• _PROBLEM REQUIREMENTS_: Excluding pictures, retype the line with "middle dip: (135, 190)" and each line that follows it to the end of the data below, word for word.

Pixel coordinate listings:
▬▬▬▬▬▬
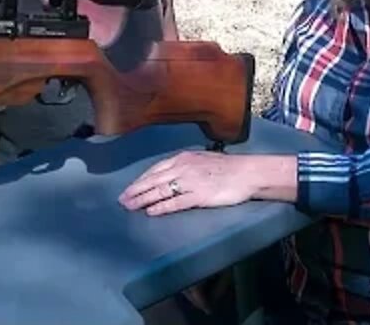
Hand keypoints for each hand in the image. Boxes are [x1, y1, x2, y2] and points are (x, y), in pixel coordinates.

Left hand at [117, 150, 260, 215]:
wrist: (248, 172)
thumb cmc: (228, 167)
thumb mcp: (202, 160)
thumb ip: (185, 166)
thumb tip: (171, 174)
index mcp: (183, 158)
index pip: (155, 170)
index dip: (140, 180)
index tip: (129, 188)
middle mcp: (183, 167)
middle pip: (153, 180)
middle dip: (135, 190)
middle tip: (122, 200)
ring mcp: (190, 181)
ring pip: (160, 191)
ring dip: (143, 199)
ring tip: (131, 207)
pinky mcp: (199, 195)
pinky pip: (176, 202)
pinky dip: (162, 207)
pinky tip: (151, 212)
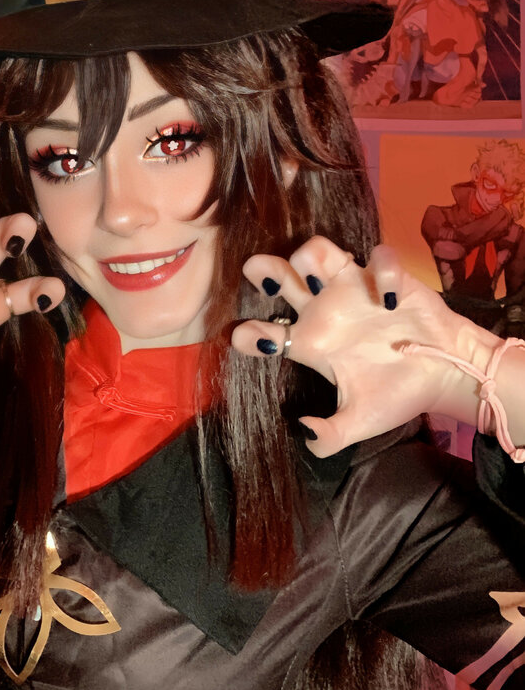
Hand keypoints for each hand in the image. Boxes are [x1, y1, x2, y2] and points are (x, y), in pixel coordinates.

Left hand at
▬▬▬▬▬▬
• _ANSWER BELOW_:
middle dip: (135, 190)
middle tip: (122, 200)
ring mcp: (190, 181)
ring pip: (160, 191)
ring dip: (143, 199)
ring tip: (131, 207)
pinky mcp: (199, 195)
pinky pip: (176, 202)
pinky dip: (162, 207)
pinky tip: (151, 212)
Hand keypoints for each hand in the image. Boxes are [x1, y1, x2, y2] and points are (x, y), in pixel coordinates.

Left hand at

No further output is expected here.